A review of the pretreatment art (Chang and Holtzapple, 2000) found that the enzymatic reactivity of lignocellulosic biomass correlates most closely with lignin content and cellulose crystallinity, which both relate to the accessibility of the cellulose. It is therefore recognized that an efficient lignocellulosic-biomass pretreatment process comprises decrystallizing part of the cellulose, rendering it amorphous, as well as removing some of the lignin from the starting material. It is also desired to fractionate the biomass such that hemicellulose sugars and acetic acid can be recovered.

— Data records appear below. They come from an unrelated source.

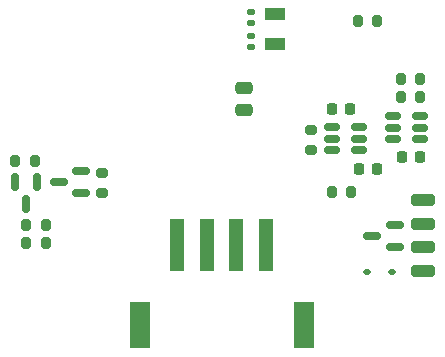
<source format=gtp>
G04 #@! TF.GenerationSoftware,KiCad,Pcbnew,8.0.6*
G04 #@! TF.CreationDate,2024-11-12T21:30:20-08:00*
G04 #@! TF.ProjectId,sensor_board,73656e73-6f72-45f6-926f-6172642e6b69,rev?*
G04 #@! TF.SameCoordinates,Original*
G04 #@! TF.FileFunction,Paste,Top*
G04 #@! TF.FilePolarity,Positive*
%FSLAX46Y46*%
G04 Gerber Fmt 4.6, Leading zero omitted, Abs format (unit mm)*
G04 Created by KiCad (PCBNEW 8.0.6) date 2024-11-12 21:30:20*
%MOMM*%
%LPD*%
G01*
G04 APERTURE LIST*
G04 Aperture macros list*
%AMRoundRect*
0 Rectangle with rounded corners*
0 $1 Rounding radius*
0 $2 $3 $4 $5 $6 $7 $8 $9 X,Y pos of 4 corners*
0 Add a 4 corners polygon primitive as box body*
4,1,4,$2,$3,$4,$5,$6,$7,$8,$9,$2,$3,0*
0 Add four circle primitives for the rounded corners*
1,1,$1+$1,$2,$3*
1,1,$1+$1,$4,$5*
1,1,$1+$1,$6,$7*
1,1,$1+$1,$8,$9*
0 Add four rect primitives between the rounded corners*
20,1,$1+$1,$2,$3,$4,$5,0*
20,1,$1+$1,$4,$5,$6,$7,0*
20,1,$1+$1,$6,$7,$8,$9,0*
20,1,$1+$1,$8,$9,$2,$3,0*%
G04 Aperture macros list end*
%ADD10RoundRect,0.150000X0.512500X0.150000X-0.512500X0.150000X-0.512500X-0.150000X0.512500X-0.150000X0*%
%ADD11RoundRect,0.250000X0.750000X-0.250000X0.750000X0.250000X-0.750000X0.250000X-0.750000X-0.250000X0*%
%ADD12RoundRect,0.200000X0.200000X0.275000X-0.200000X0.275000X-0.200000X-0.275000X0.200000X-0.275000X0*%
%ADD13RoundRect,0.140000X-0.170000X0.140000X-0.170000X-0.140000X0.170000X-0.140000X0.170000X0.140000X0*%
%ADD14RoundRect,0.200000X-0.275000X0.200000X-0.275000X-0.200000X0.275000X-0.200000X0.275000X0.200000X0*%
%ADD15RoundRect,0.225000X-0.225000X-0.250000X0.225000X-0.250000X0.225000X0.250000X-0.225000X0.250000X0*%
%ADD16RoundRect,0.250000X-0.475000X0.250000X-0.475000X-0.250000X0.475000X-0.250000X0.475000X0.250000X0*%
%ADD17RoundRect,0.225000X0.225000X0.250000X-0.225000X0.250000X-0.225000X-0.250000X0.225000X-0.250000X0*%
%ADD18RoundRect,0.200000X0.275000X-0.200000X0.275000X0.200000X-0.275000X0.200000X-0.275000X-0.200000X0*%
%ADD19RoundRect,0.150000X0.587500X0.150000X-0.587500X0.150000X-0.587500X-0.150000X0.587500X-0.150000X0*%
%ADD20RoundRect,0.140000X0.170000X-0.140000X0.170000X0.140000X-0.170000X0.140000X-0.170000X-0.140000X0*%
%ADD21RoundRect,0.200000X-0.200000X-0.275000X0.200000X-0.275000X0.200000X0.275000X-0.200000X0.275000X0*%
%ADD22R,1.295400X4.495800*%
%ADD23R,1.803400X3.911600*%
%ADD24RoundRect,0.112500X0.187500X0.112500X-0.187500X0.112500X-0.187500X-0.112500X0.187500X-0.112500X0*%
%ADD25R,1.800000X1.000000*%
%ADD26RoundRect,0.150000X-0.150000X0.587500X-0.150000X-0.587500X0.150000X-0.587500X0.150000X0.587500X0*%
G04 APERTURE END LIST*
D10*
G04 #@! TO.C,U2*
X31896900Y-12989600D03*
X31896900Y-12039600D03*
X31896900Y-11089600D03*
X29621900Y-11089600D03*
X29621900Y-12039600D03*
X29621900Y-12989600D03*
G04 #@! TD*
D11*
G04 #@! TO.C,J2*
X37329200Y-23240400D03*
X37329200Y-21240400D03*
X37329200Y-19240400D03*
X37329200Y-17240400D03*
G04 #@! TD*
D10*
G04 #@! TO.C,U1*
X37103900Y-12049800D03*
X37103900Y-11099800D03*
X37103900Y-10149800D03*
X34828900Y-10149800D03*
X34828900Y-11099800D03*
X34828900Y-12049800D03*
G04 #@! TD*
D12*
G04 #@! TO.C,R4*
X33464000Y-2082800D03*
X31814000Y-2082800D03*
G04 #@! TD*
D13*
G04 #@! TO.C,C9*
X22750000Y-3310000D03*
X22750000Y-4270000D03*
G04 #@! TD*
D14*
G04 #@! TO.C,R3*
X27863800Y-11341600D03*
X27863800Y-12991600D03*
G04 #@! TD*
D15*
G04 #@! TO.C,C3*
X31889400Y-14579600D03*
X33439400Y-14579600D03*
G04 #@! TD*
D16*
G04 #@! TO.C,C11*
X22174200Y-7736800D03*
X22174200Y-9636800D03*
G04 #@! TD*
D17*
G04 #@! TO.C,C1*
X31153400Y-9525000D03*
X29603400Y-9525000D03*
G04 #@! TD*
D18*
G04 #@! TO.C,R7*
X10185400Y-16635100D03*
X10185400Y-14985100D03*
G04 #@! TD*
D19*
G04 #@! TO.C,Q4*
X8405100Y-16647200D03*
X8405100Y-14747200D03*
X6530100Y-15697200D03*
G04 #@! TD*
D20*
G04 #@! TO.C,C10*
X22750000Y-2238000D03*
X22750000Y-1278000D03*
G04 #@! TD*
D17*
G04 #@! TO.C,C2*
X37097000Y-13614400D03*
X35547000Y-13614400D03*
G04 #@! TD*
D21*
G04 #@! TO.C,R1*
X29619500Y-16556100D03*
X31269500Y-16556100D03*
G04 #@! TD*
G04 #@! TO.C,R6*
X2832600Y-13893800D03*
X4482600Y-13893800D03*
G04 #@! TD*
D22*
G04 #@! TO.C,J4*
X16550000Y-21057499D03*
X19050000Y-21057499D03*
X21550000Y-21057499D03*
X24050000Y-21057499D03*
D23*
X27249999Y-27847499D03*
X13350001Y-27847499D03*
G04 #@! TD*
D24*
G04 #@! TO.C,D1*
X34719600Y-23292400D03*
X32619600Y-23292400D03*
G04 #@! TD*
D21*
G04 #@! TO.C,R12*
X3758300Y-19354800D03*
X5408300Y-19354800D03*
G04 #@! TD*
D25*
G04 #@! TO.C,Y1*
X24814000Y-1524000D03*
X24814000Y-4024000D03*
G04 #@! TD*
D12*
G04 #@! TO.C,R9*
X37121600Y-8534400D03*
X35471600Y-8534400D03*
G04 #@! TD*
D26*
G04 #@! TO.C,Q3*
X4683800Y-15699500D03*
X2783800Y-15699500D03*
X3733800Y-17574500D03*
G04 #@! TD*
D19*
G04 #@! TO.C,Q2*
X34939300Y-21215800D03*
X34939300Y-19315800D03*
X33064300Y-20265800D03*
G04 #@! TD*
D12*
G04 #@! TO.C,R2*
X37121600Y-6959600D03*
X35471600Y-6959600D03*
G04 #@! TD*
G04 #@! TO.C,R13*
X5408300Y-20878800D03*
X3758300Y-20878800D03*
G04 #@! TD*
M02*

</source>
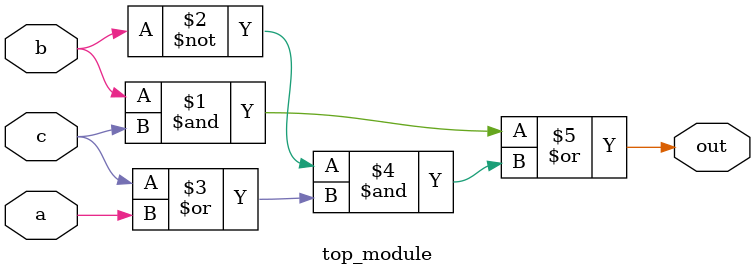
<source format=sv>
module top_module(
	input a, 
	input b,
	input c,
	output out
);

assign out = (b & c) | (~b & (c | a));

endmodule

</source>
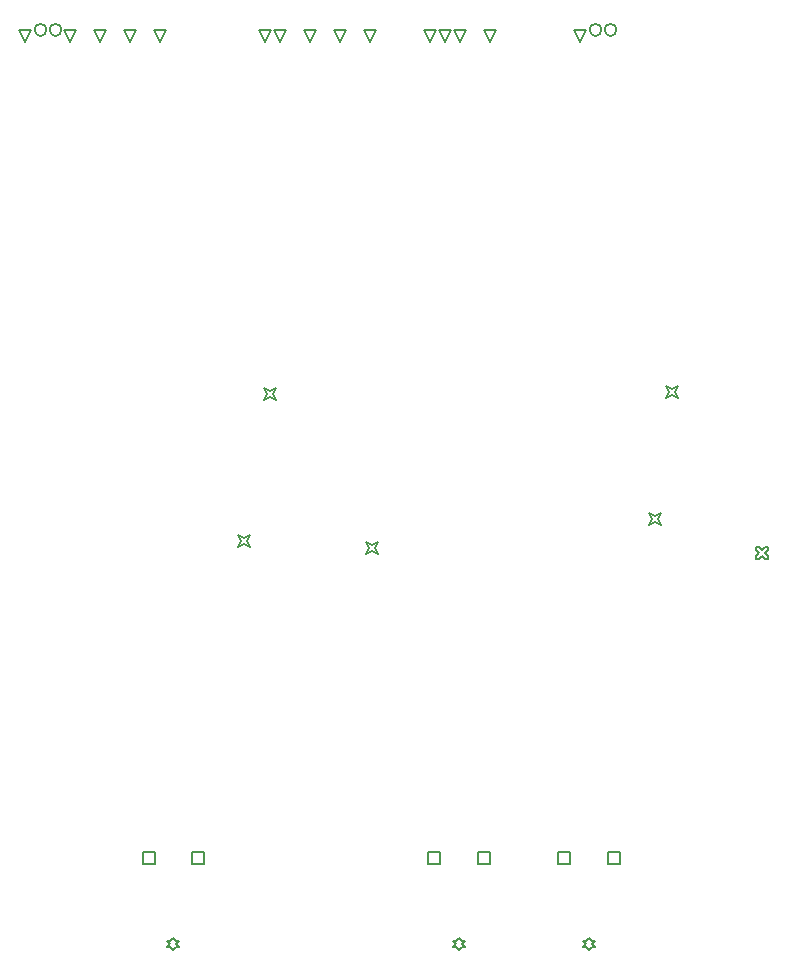
<source format=gbr>
%TF.GenerationSoftware,Altium Limited,Altium Designer,22.11.1 (43)*%
G04 Layer_Color=2752767*
%FSLAX45Y45*%
%MOMM*%
%TF.SameCoordinates,F2FF868D-8EDF-4B6E-A412-4C3DA5591A8F*%
%TF.FilePolarity,Positive*%
%TF.FileFunction,Drawing*%
%TF.Part,Single*%
G01*
G75*
%TA.AperFunction,NonConductor*%
%ADD39C,0.12700*%
%ADD63C,0.16933*%
D39*
X5990000Y1669200D02*
X6015400Y1694600D01*
X6040800D01*
X6015400Y1720000D01*
X6040800Y1745400D01*
X6015400D01*
X5990000Y1770800D01*
X5964600Y1745400D01*
X5939200D01*
X5964600Y1720000D01*
X5939200Y1694600D01*
X5964600D01*
X5990000Y1669200D01*
X6149200Y2399200D02*
Y2500800D01*
X6250800D01*
Y2399200D01*
X6149200D01*
X5729200D02*
Y2500800D01*
X5830800D01*
Y2399200D01*
X5729200D01*
X3309200D02*
Y2500800D01*
X3410800D01*
Y2399200D01*
X3309200D01*
X3729200D02*
Y2500800D01*
X3830800D01*
Y2399200D01*
X3729200D01*
X3570000Y1669200D02*
X3595400Y1694600D01*
X3620800D01*
X3595400Y1720000D01*
X3620800Y1745400D01*
X3595400D01*
X3570000Y1770800D01*
X3544600Y1745400D01*
X3519200D01*
X3544600Y1720000D01*
X3519200Y1694600D01*
X3544600D01*
X3570000Y1669200D01*
X7090000D02*
X7115400Y1694600D01*
X7140800D01*
X7115400Y1720000D01*
X7140800Y1745400D01*
X7115400D01*
X7090000Y1770800D01*
X7064600Y1745400D01*
X7039200D01*
X7064600Y1720000D01*
X7039200Y1694600D01*
X7064600D01*
X7090000Y1669200D01*
X7249200Y2399200D02*
Y2500800D01*
X7350800D01*
Y2399200D01*
X7249200D01*
X6829200D02*
Y2500800D01*
X6930800D01*
Y2399200D01*
X6829200D01*
X8499200Y4979200D02*
X8524600D01*
X8550000Y5004600D01*
X8575400Y4979200D01*
X8600800D01*
Y5004600D01*
X8575400Y5030000D01*
X8600800Y5055400D01*
Y5080800D01*
X8575400D01*
X8550000Y5055400D01*
X8524600Y5080800D01*
X8499200D01*
Y5055400D01*
X8524600Y5030000D01*
X8499200Y5004600D01*
Y4979200D01*
X5199200Y5019200D02*
X5224600Y5070000D01*
X5199200Y5120800D01*
X5250000Y5095400D01*
X5300800Y5120800D01*
X5275400Y5070000D01*
X5300800Y5019200D01*
X5250000Y5044600D01*
X5199200Y5019200D01*
X7592700Y5264044D02*
X7618100Y5314844D01*
X7592700Y5365644D01*
X7643500Y5340244D01*
X7694300Y5365644D01*
X7668900Y5314844D01*
X7694300Y5264044D01*
X7643500Y5289444D01*
X7592700Y5264044D01*
X4119200Y5079200D02*
X4144600Y5130000D01*
X4119200Y5180800D01*
X4170000Y5155400D01*
X4220800Y5180800D01*
X4195400Y5130000D01*
X4220800Y5079200D01*
X4170000Y5104600D01*
X4119200Y5079200D01*
X7739200Y6339200D02*
X7764600Y6390000D01*
X7739200Y6440800D01*
X7790000Y6415400D01*
X7840800Y6440800D01*
X7815400Y6390000D01*
X7840800Y6339200D01*
X7790000Y6364600D01*
X7739200Y6339200D01*
X4339200Y6329200D02*
X4364600Y6380000D01*
X4339200Y6430800D01*
X4390000Y6405400D01*
X4440800Y6430800D01*
X4415400Y6380000D01*
X4440800Y6329200D01*
X4390000Y6354600D01*
X4339200Y6329200D01*
X7016700Y9359200D02*
X6965900Y9460800D01*
X7067500D01*
X7016700Y9359200D01*
X6254700D02*
X6203900Y9460800D01*
X6305500D01*
X6254700Y9359200D01*
X6000700D02*
X5949900Y9460800D01*
X6051500D01*
X6000700Y9359200D01*
X5873700D02*
X5822900Y9460800D01*
X5924500D01*
X5873700Y9359200D01*
X5746700D02*
X5695900Y9460800D01*
X5797500D01*
X5746700Y9359200D01*
X5238700D02*
X5187900Y9460800D01*
X5289500D01*
X5238700Y9359200D01*
X4984700D02*
X4933900Y9460800D01*
X5035500D01*
X4984700Y9359200D01*
X4730700D02*
X4679900Y9460800D01*
X4781500D01*
X4730700Y9359200D01*
X4476700D02*
X4425900Y9460800D01*
X4527500D01*
X4476700Y9359200D01*
X4349700D02*
X4298900Y9460800D01*
X4400500D01*
X4349700Y9359200D01*
X3460700D02*
X3409900Y9460800D01*
X3511500D01*
X3460700Y9359200D01*
X3206700D02*
X3155900Y9460800D01*
X3257500D01*
X3206700Y9359200D01*
X2952700D02*
X2901900Y9460800D01*
X3003500D01*
X2952700Y9359200D01*
X2698700D02*
X2647900Y9460800D01*
X2749500D01*
X2698700Y9359200D01*
X2317700D02*
X2266900Y9460800D01*
X2368500D01*
X2317700Y9359200D01*
D63*
X2495500Y9460000D02*
G03*
X2495500Y9460000I-50800J0D01*
G01*
X2622500D02*
G03*
X2622500Y9460000I-50800J0D01*
G01*
X7321500D02*
G03*
X7321500Y9460000I-50800J0D01*
G01*
X7194500D02*
G03*
X7194500Y9460000I-50800J0D01*
G01*
%TF.MD5,83c07fa5039345779b6d6feb12b8f5fb*%
M02*

</source>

What is needed is an efficient pretreatment and/or fractionation technology for lignocellulosic biomass, wherein cellulose is decrystallized, lignin is substantially removed and recovered, hemicellulose sugars are substantially removed and recovered, and wherein the process conditions for performing the reactive separation do not degrade the extracted sugars or produce appreciable quantities of inhibitors for downstream fermentation.
Another economic obstacle for the fractionation of lignocellulosic biomass is that large quantities of solvent are generally required, leading to high capital and operating costs for the plant. Therefore, what is needed is a process that can achieve the benefits characterized above, using relatively low quantities of solvent, such as solvent/solid ratios of about 5 or less.
It is further desirable that such an efficient pretreatment and/or fractionation technology would be flexible for a variety of biomass feedstocks and co-product options, and would require modest process conditions so as to be economical.